RECORDS PROVIDED:

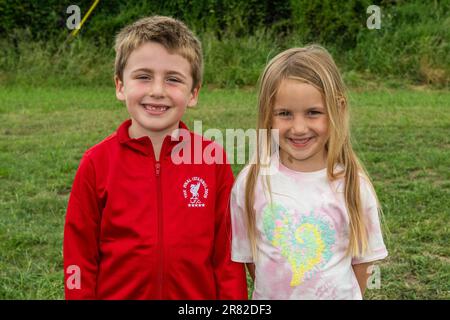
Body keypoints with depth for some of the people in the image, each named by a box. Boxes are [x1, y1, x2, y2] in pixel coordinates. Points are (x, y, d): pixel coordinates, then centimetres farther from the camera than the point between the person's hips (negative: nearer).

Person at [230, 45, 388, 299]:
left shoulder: (353, 184, -12)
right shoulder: (251, 182, -13)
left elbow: (361, 261, -3)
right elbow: (246, 256, -3)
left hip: (340, 294, 0)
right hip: (270, 295, 0)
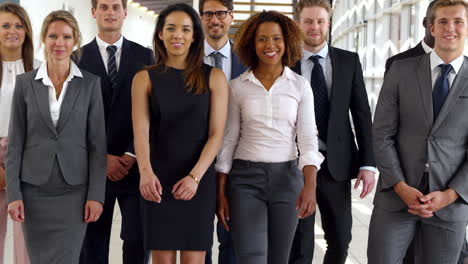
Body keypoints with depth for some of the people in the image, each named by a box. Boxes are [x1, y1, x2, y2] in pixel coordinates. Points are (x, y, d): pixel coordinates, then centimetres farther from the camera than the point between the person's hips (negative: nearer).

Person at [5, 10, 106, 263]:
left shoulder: (90, 83, 1)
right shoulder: (25, 82, 3)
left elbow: (97, 143, 0)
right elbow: (15, 142, 2)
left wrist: (96, 194, -6)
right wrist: (13, 193, -4)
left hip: (74, 189, -1)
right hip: (34, 189, 1)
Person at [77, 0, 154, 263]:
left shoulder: (145, 56, 5)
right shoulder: (78, 57, 4)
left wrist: (132, 155, -8)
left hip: (135, 165, 0)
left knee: (139, 240, -1)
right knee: (92, 242, 7)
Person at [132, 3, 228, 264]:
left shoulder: (214, 77, 2)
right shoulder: (145, 78, 3)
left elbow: (216, 134, -4)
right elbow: (141, 130, -8)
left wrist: (195, 176, -17)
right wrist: (146, 172, -26)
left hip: (199, 179, 0)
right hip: (158, 179, 0)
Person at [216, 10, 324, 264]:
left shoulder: (300, 86, 2)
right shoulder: (237, 86, 1)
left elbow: (308, 138, -4)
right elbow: (228, 140, 4)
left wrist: (310, 185, -19)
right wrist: (220, 193, 1)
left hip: (287, 178, 1)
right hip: (246, 179, -1)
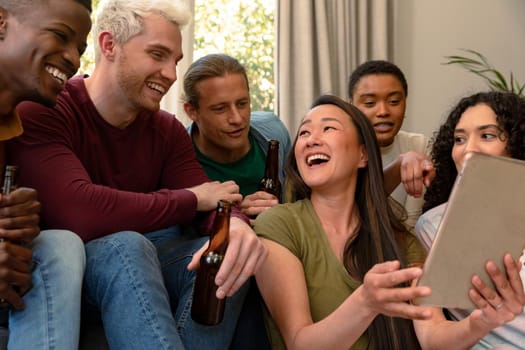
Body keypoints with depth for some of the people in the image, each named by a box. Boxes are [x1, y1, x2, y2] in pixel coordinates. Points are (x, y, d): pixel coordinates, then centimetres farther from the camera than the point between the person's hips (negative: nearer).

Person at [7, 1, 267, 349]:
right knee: (125, 246, -35)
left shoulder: (168, 130, 5)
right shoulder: (43, 113, -15)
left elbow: (212, 201, -8)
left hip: (140, 268, 6)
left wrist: (234, 223, -35)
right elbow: (79, 214, -32)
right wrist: (192, 199, -19)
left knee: (227, 253, -21)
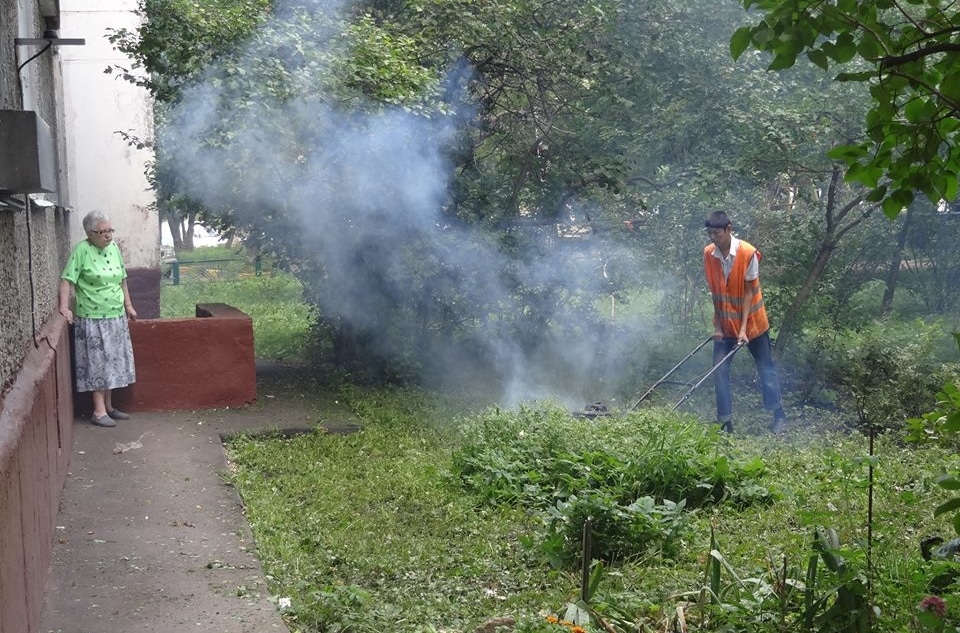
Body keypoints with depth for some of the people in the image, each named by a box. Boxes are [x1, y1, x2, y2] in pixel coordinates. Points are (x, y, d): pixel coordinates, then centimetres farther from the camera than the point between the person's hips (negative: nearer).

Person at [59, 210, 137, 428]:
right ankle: (99, 411, 6)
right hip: (93, 319, -6)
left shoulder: (114, 248, 6)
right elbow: (67, 280, -16)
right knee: (98, 364, -1)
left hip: (116, 317, 6)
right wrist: (64, 307, -24)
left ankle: (108, 406, 22)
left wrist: (128, 305, 17)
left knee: (112, 362, 12)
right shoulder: (82, 250, -13)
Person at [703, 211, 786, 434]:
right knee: (719, 370, -4)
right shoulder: (708, 254, -8)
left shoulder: (748, 253, -20)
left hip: (752, 322, -3)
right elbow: (714, 292, -2)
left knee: (766, 368, 8)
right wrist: (717, 326, -5)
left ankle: (779, 416, 23)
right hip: (725, 324, 3)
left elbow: (749, 292, -16)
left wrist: (743, 329, -19)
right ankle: (725, 421, 3)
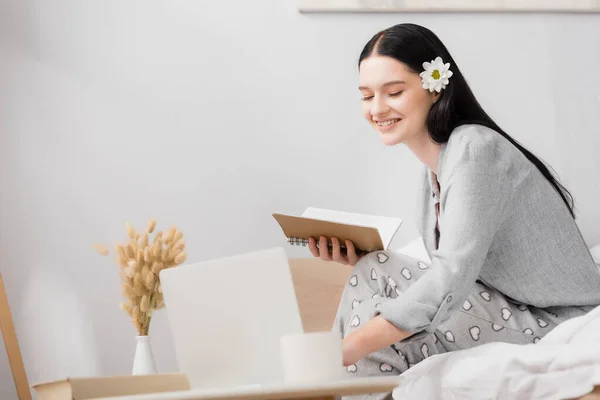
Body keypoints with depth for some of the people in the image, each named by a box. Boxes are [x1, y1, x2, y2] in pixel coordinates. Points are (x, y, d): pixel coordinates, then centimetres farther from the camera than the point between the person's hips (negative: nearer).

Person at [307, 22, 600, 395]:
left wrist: (342, 351, -34)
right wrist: (359, 259, -6)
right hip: (512, 312, 9)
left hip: (560, 326, -9)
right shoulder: (437, 162, 10)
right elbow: (446, 272, 6)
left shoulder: (474, 150, -17)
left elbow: (451, 280, -28)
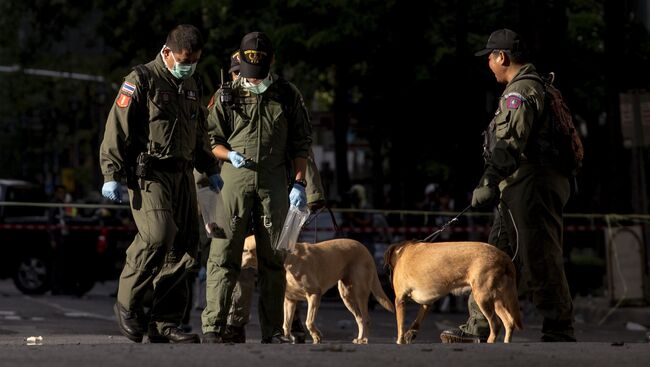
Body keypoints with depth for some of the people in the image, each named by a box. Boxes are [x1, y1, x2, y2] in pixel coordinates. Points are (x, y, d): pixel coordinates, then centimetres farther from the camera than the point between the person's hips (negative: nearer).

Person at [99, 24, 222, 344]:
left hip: (182, 175, 7)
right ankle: (127, 304, -4)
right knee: (157, 236, -22)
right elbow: (117, 129, -8)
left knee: (183, 248, 1)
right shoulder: (141, 81, -4)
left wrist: (211, 170, 31)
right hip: (149, 174, -7)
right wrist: (112, 175, -14)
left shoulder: (191, 87, 19)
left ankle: (164, 323, 6)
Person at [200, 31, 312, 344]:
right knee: (224, 254, -8)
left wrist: (299, 183, 2)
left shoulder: (287, 95, 8)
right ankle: (213, 327, -8)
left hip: (273, 180, 2)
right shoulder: (227, 95, 5)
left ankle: (272, 331, 11)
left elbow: (301, 143, 10)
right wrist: (230, 155, -13)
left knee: (272, 259, 5)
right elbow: (212, 139, 7)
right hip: (235, 177, -1)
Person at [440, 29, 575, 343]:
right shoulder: (537, 86, 21)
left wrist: (489, 184, -21)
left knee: (540, 262, -9)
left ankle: (559, 334, -6)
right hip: (522, 189, 11)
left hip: (531, 185, -11)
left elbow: (509, 143, -20)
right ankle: (479, 328, 15)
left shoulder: (520, 91, -12)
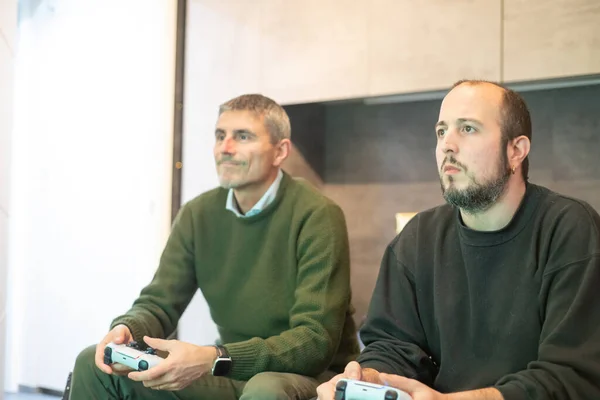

EXERCISE DIRECTIONS: Set down all of the data word for word; no pictures belong in it.

EXERCISE SOLUTION:
Body keypoints with depth for some of the people in the image, each named by a box. Boxes are [x1, y1, x2, y2] in pixel coordinates. Points are (x, y, d): pixel coordinates, then centimetres farther from the camera than the point between the person's hips (negative: nearer).

Person at [230, 45, 388, 299]:
left shoulder: (353, 184, -12)
right shoulder: (251, 182, -13)
left elbow: (361, 261, -3)
right elbow: (246, 256, -3)
left hip: (340, 294, 0)
right hip: (270, 295, 0)
Body keypoints with depth for some of the people in the image, each named by a box. Boxes are [x1, y1, x2, y2] in pixel coordinates. Points are (x, y, d): pixel coordinates, then centimetres farther from the camera than the point between the person's hips (negative: nearer).

Person at [5, 10, 106, 263]:
left shoulder: (90, 83, 1)
right shoulder: (25, 82, 3)
left elbow: (97, 143, 0)
right elbow: (15, 142, 2)
left wrist: (96, 194, -6)
right wrist: (13, 193, -4)
left hip: (74, 189, -1)
right hip: (34, 189, 1)
Person at [77, 0, 154, 263]:
left shoulder: (145, 56, 5)
right shoulder: (78, 57, 4)
left wrist: (132, 155, -8)
left hip: (135, 165, 0)
left knee: (139, 240, -1)
right knee: (92, 242, 7)
Person at [132, 3, 228, 264]:
left shoulder: (214, 77, 2)
right shoulder: (145, 78, 3)
left elbow: (216, 134, -4)
right elbow: (141, 130, -8)
left wrist: (195, 176, -17)
right wrist: (146, 172, -26)
left hip: (199, 179, 0)
right hip: (158, 179, 0)
Person at [216, 10, 324, 264]:
left shoulder: (300, 86, 2)
right shoulder: (237, 86, 1)
left elbow: (308, 138, -4)
right elbow: (228, 140, 4)
left wrist: (310, 185, -19)
right wrist: (220, 193, 1)
left hip: (287, 178, 1)
right hip: (246, 179, -1)
Body keypoints with depth for some of the people in the image, each named by a box. Boxes are [x1, y1, x2, y2] in pixel coordinates. Points are (x, y, d): pixel coordinates, then centimetres farther from the camera than the point between the person's hips (negative: nearer).

Person at [7, 1, 267, 349]:
right knee: (125, 246, -35)
left shoulder: (168, 130, 5)
right shoulder: (43, 113, -15)
left elbow: (212, 201, -8)
left hip: (140, 268, 6)
left wrist: (234, 223, -35)
right elbow: (79, 214, -32)
right wrist: (192, 199, -19)
left knee: (227, 253, -21)
Body keypoints with depth for some of the people in the image, each named by a box. Boxes are [x1, y1, x2, y2] in pixel coordinates. Points are (x, y, d): pixel coordinates, then centimetres farther from the camera than the point between the person's hips (negative: nearer).

Person at [59, 210, 137, 428]:
right ankle: (99, 411, 6)
right hip: (93, 319, -6)
left shoulder: (114, 248, 6)
right elbow: (67, 280, -16)
right knee: (98, 364, -1)
left hip: (116, 317, 6)
right wrist: (64, 307, -24)
left ankle: (108, 406, 22)
left wrist: (128, 305, 17)
left knee: (112, 362, 12)
right shoulder: (82, 250, -13)
Person at [703, 211, 786, 434]:
right knee: (719, 370, -4)
right shoulder: (708, 254, -8)
left shoulder: (748, 253, -20)
left hip: (752, 322, -3)
right elbow: (714, 292, -2)
left knee: (766, 368, 8)
right wrist: (717, 326, -5)
left ankle: (779, 416, 23)
right hip: (725, 324, 3)
left elbow: (749, 292, -16)
left wrist: (743, 329, -19)
right ankle: (725, 421, 3)
Body keypoints with depth for some of the people in the image, each named by a box. Boxes are [x1, y1, x2, y2] in pixel coordinates. Points are (x, y, d): pixel coordinates, then centimetres farther from the camera than the point between the person's hips (negative: nearer).

Person at [307, 22, 600, 395]:
left wrist: (342, 351, -34)
right wrist: (359, 259, -6)
right hip: (512, 312, 9)
left hip: (560, 326, -9)
right shoulder: (437, 162, 10)
right elbow: (446, 272, 6)
left shoulder: (474, 150, -17)
left elbow: (451, 280, -28)
Body keypoints with depth for some of the people in the image, each named by a box. Boxes are [x1, y1, x2, y2] in pixel coordinates. Points are (x, y, d): pixel coordinates, then centimetres farther from the camera than the point between the person's hips (negative: nearer).

Person at [99, 24, 222, 344]:
left hip: (182, 175, 7)
right ankle: (127, 304, -4)
right knee: (157, 236, -22)
right elbow: (117, 129, -8)
left knee: (183, 248, 1)
right shoulder: (141, 81, -4)
left wrist: (211, 170, 31)
right hip: (149, 174, -7)
right wrist: (112, 175, -14)
left shoulder: (191, 87, 19)
left ankle: (164, 323, 6)
Person at [200, 31, 312, 344]:
right knee: (224, 254, -8)
left wrist: (299, 183, 2)
left shoulder: (287, 95, 8)
right ankle: (213, 327, -8)
left hip: (273, 180, 2)
right shoulder: (227, 95, 5)
left ankle: (272, 331, 11)
left elbow: (301, 143, 10)
right wrist: (230, 155, -13)
left knee: (272, 259, 5)
right elbow: (212, 139, 7)
right hip: (235, 177, -1)
Person at [440, 29, 575, 343]:
right shoulder: (537, 86, 21)
left wrist: (489, 184, -21)
left knee: (540, 262, -9)
left ankle: (559, 334, -6)
right hip: (522, 189, 11)
left hip: (531, 185, -11)
left elbow: (509, 143, -20)
right ankle: (479, 328, 15)
left shoulder: (520, 91, -12)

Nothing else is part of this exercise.